#### Stated goal
Copy every line of the listing below word for word, leaving out the pictures.

#### Entries provided

-- -- --

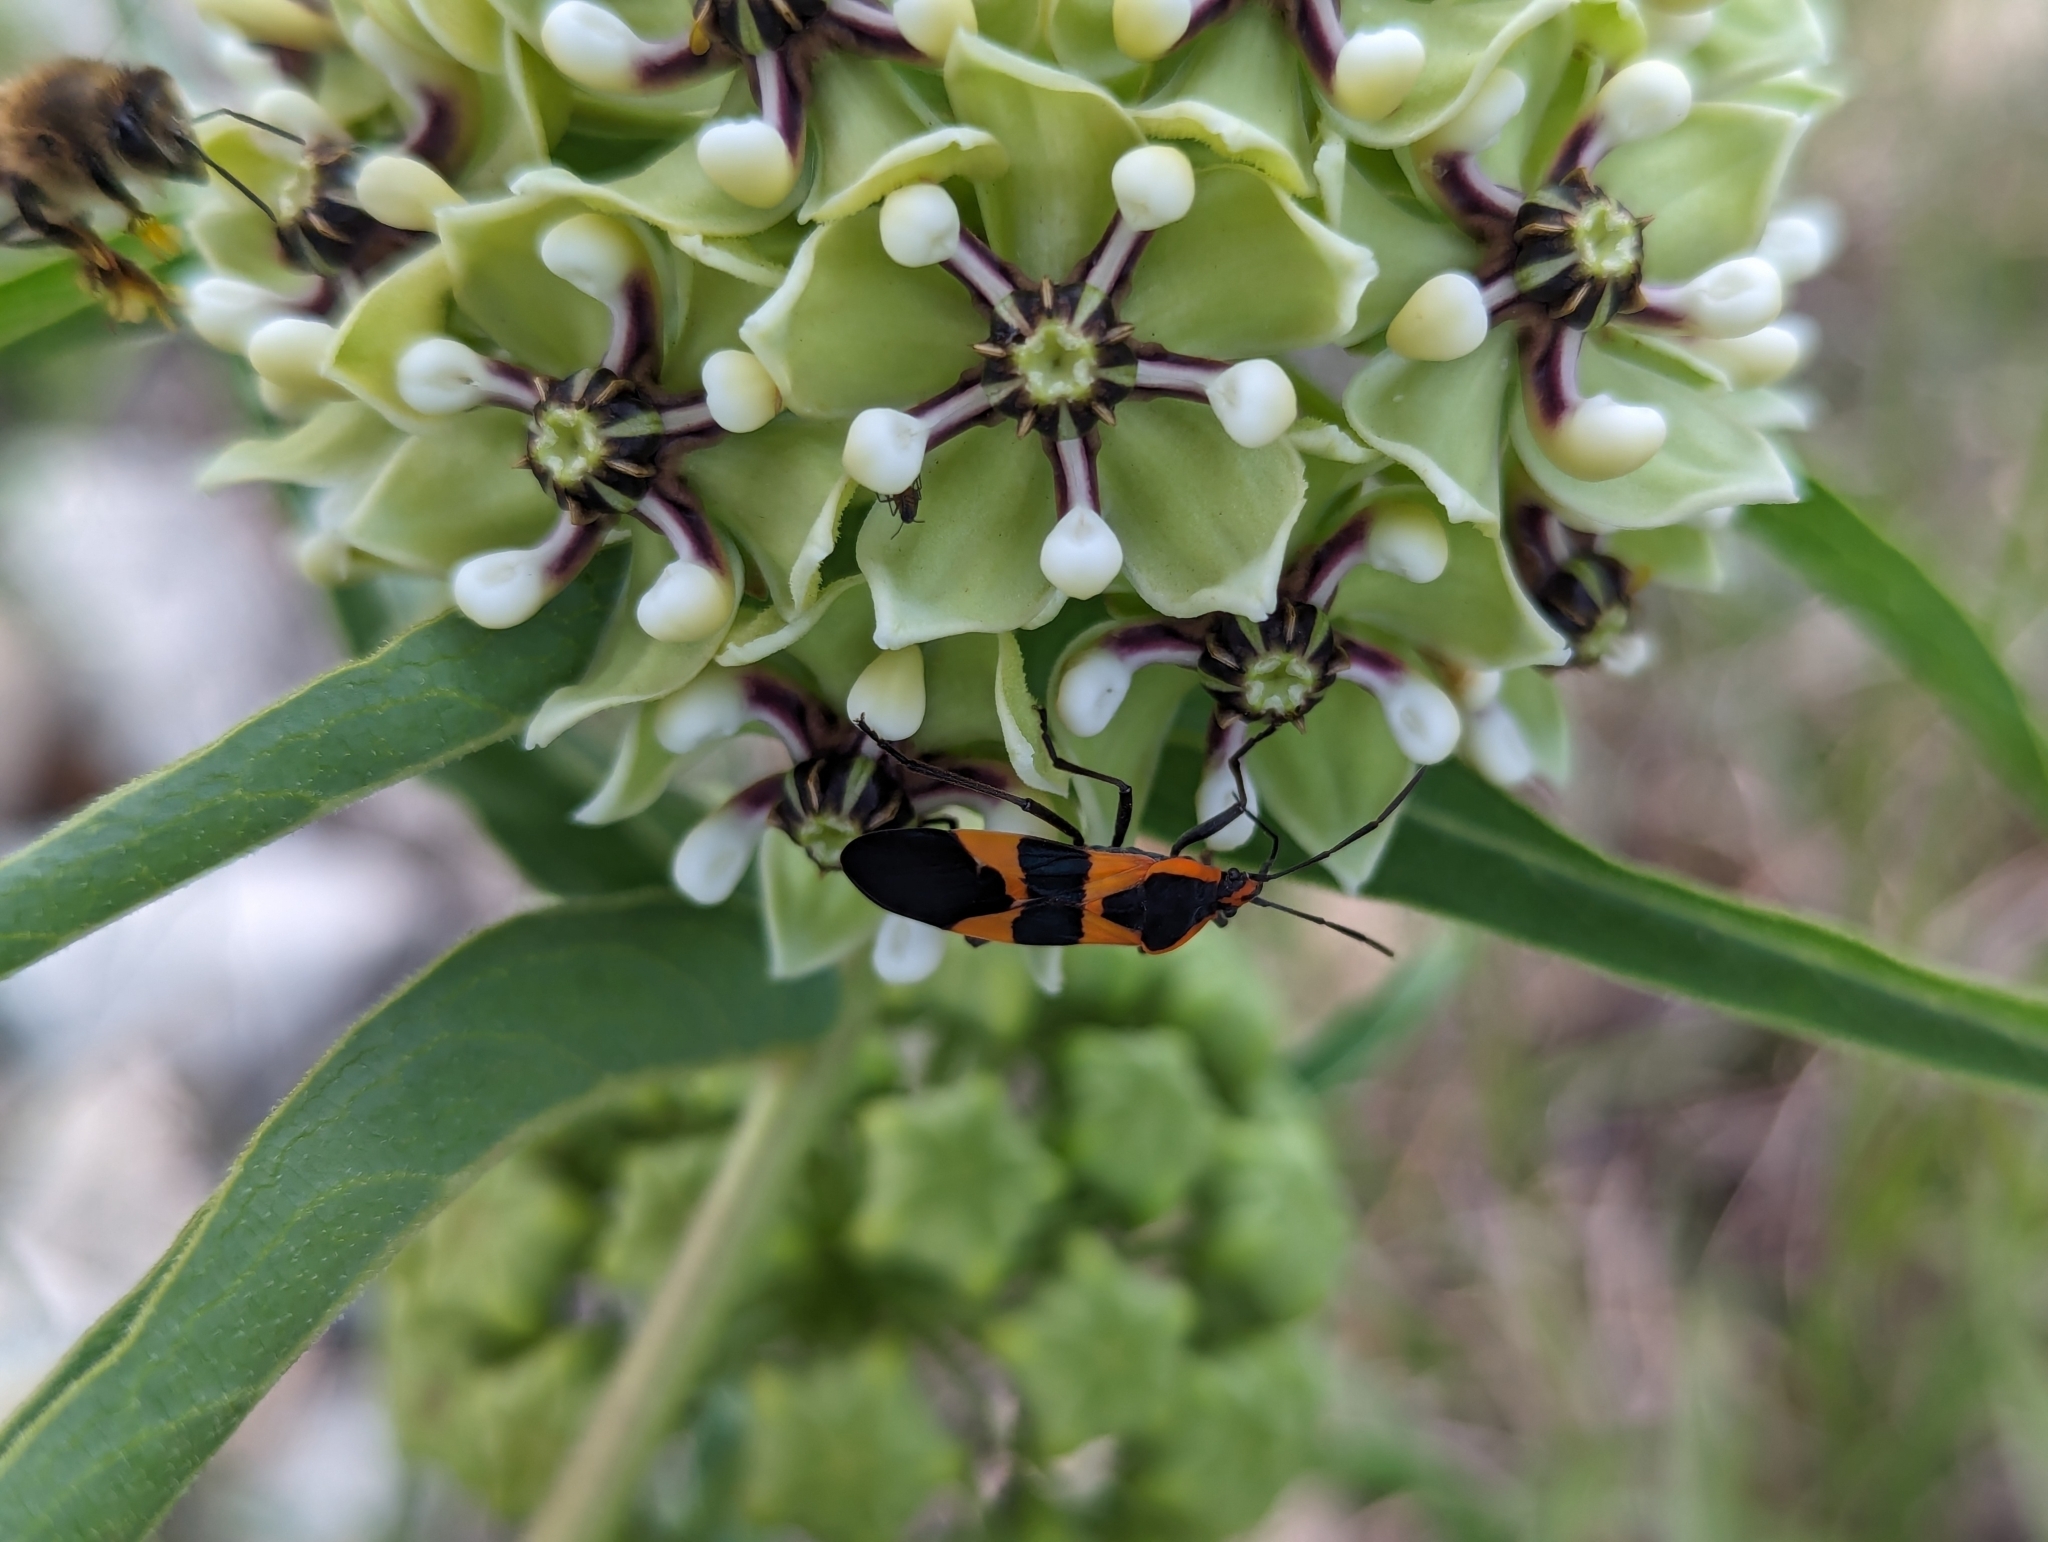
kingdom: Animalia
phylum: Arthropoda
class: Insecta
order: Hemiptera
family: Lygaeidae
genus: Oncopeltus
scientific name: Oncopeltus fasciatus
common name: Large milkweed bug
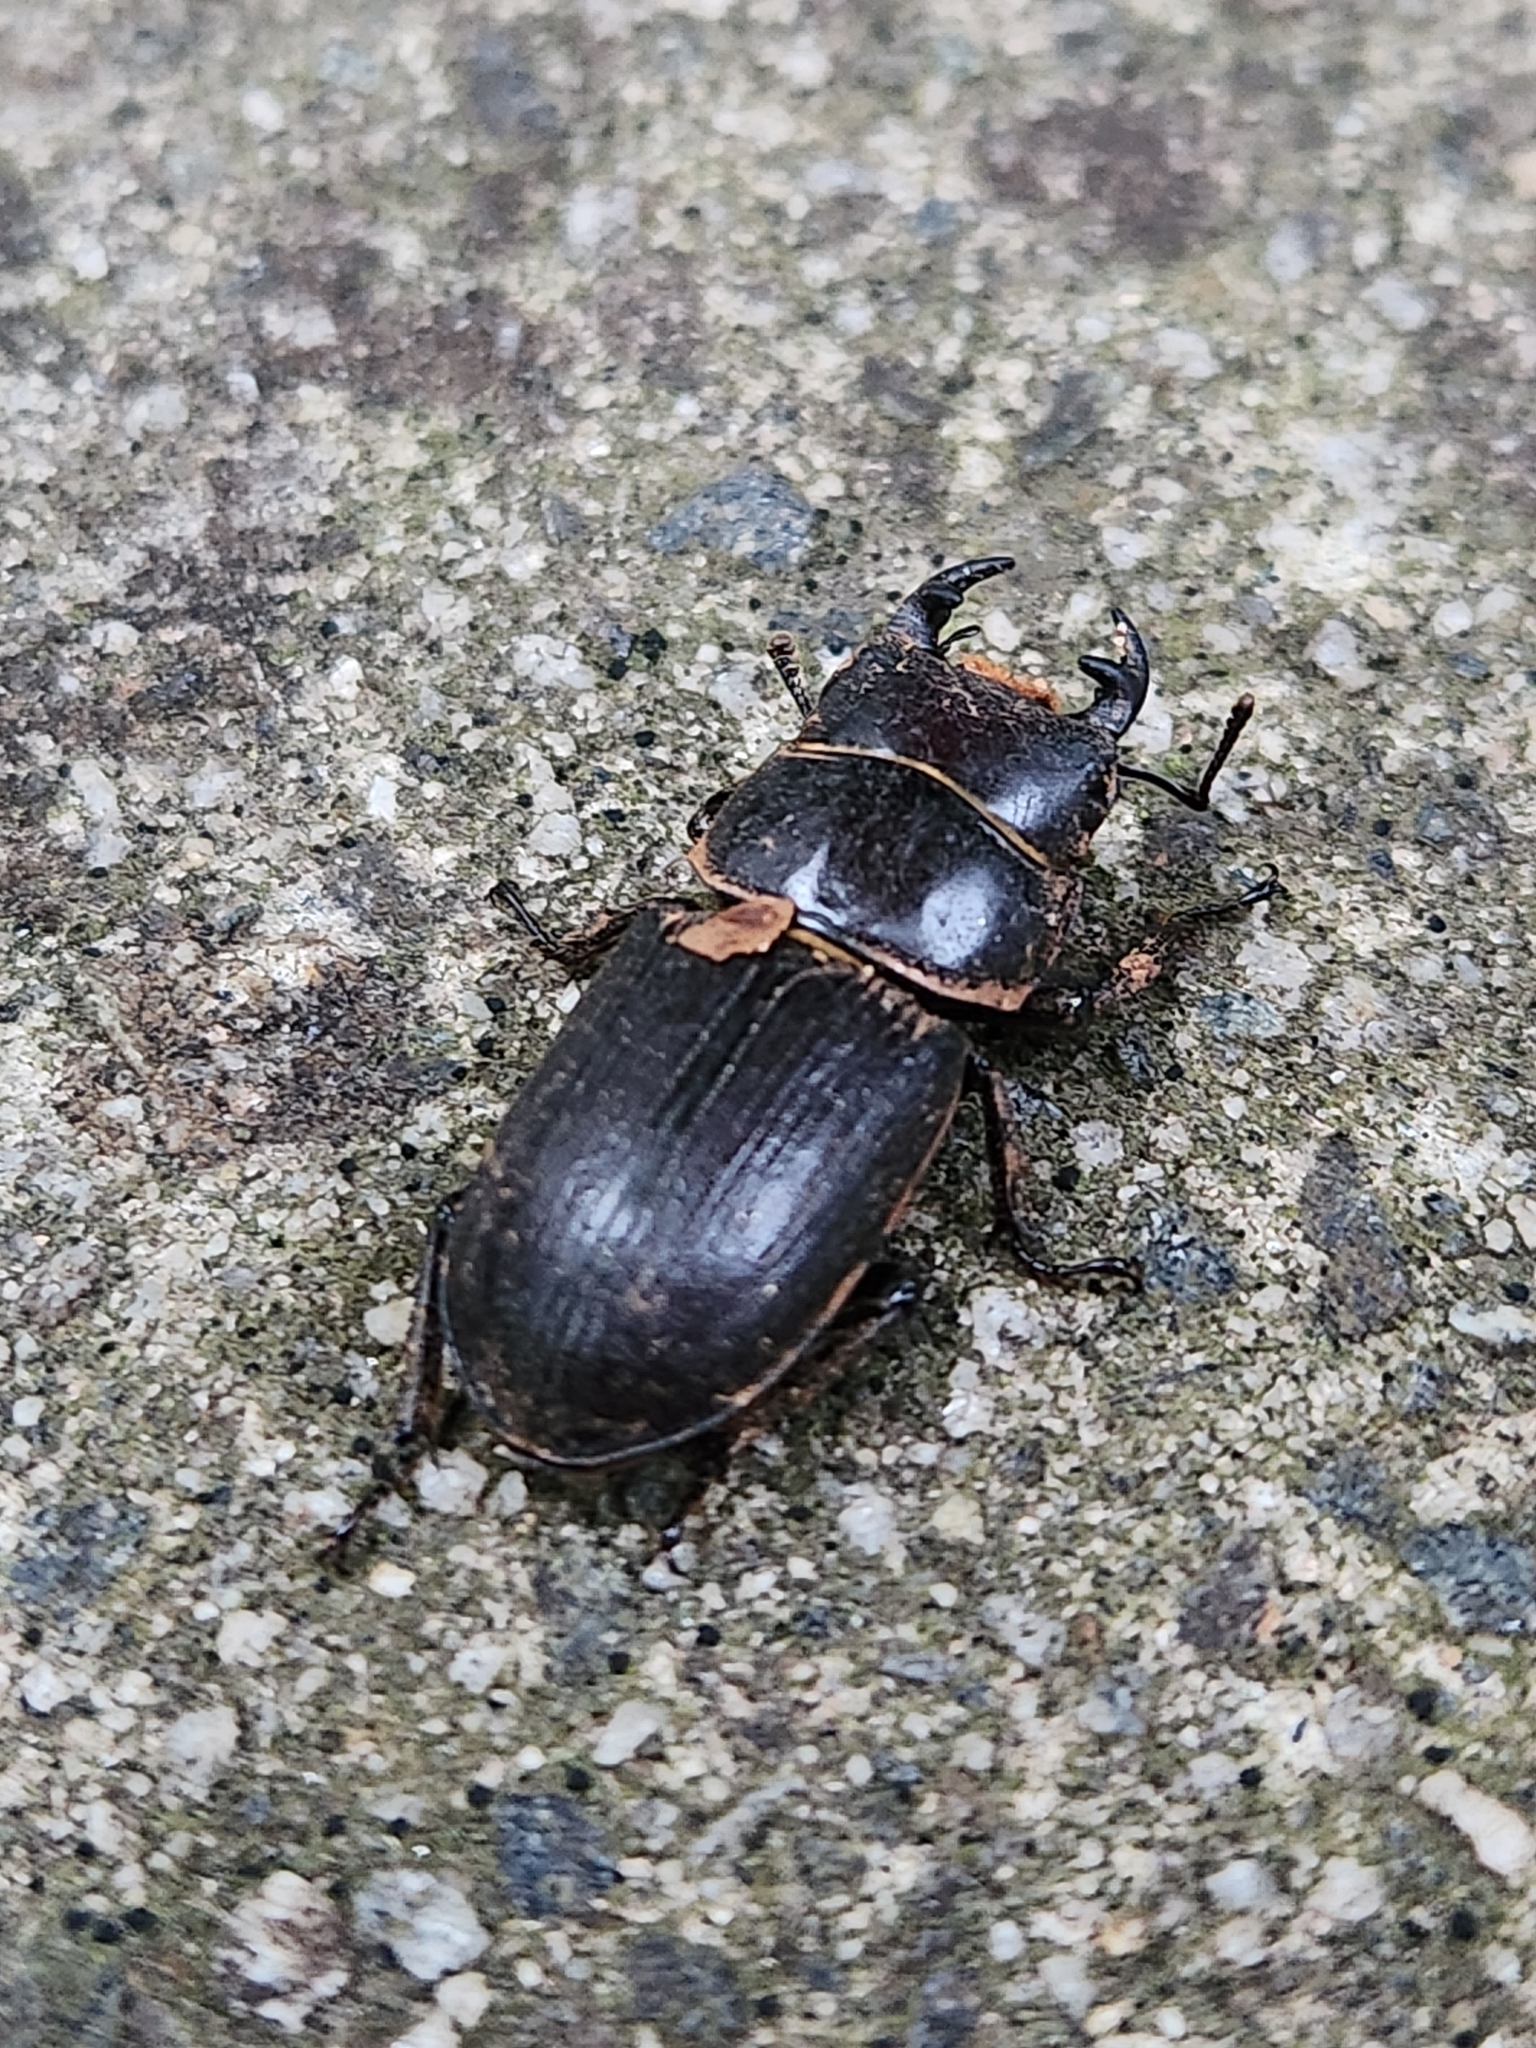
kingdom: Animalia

-- -- --

#### Result of this task
kingdom: Animalia
phylum: Arthropoda
class: Insecta
order: Hemiptera
family: Lygaeidae
genus: Oncopeltus
scientific name: Oncopeltus fasciatus
common name: Large milkweed bug
kingdom: Animalia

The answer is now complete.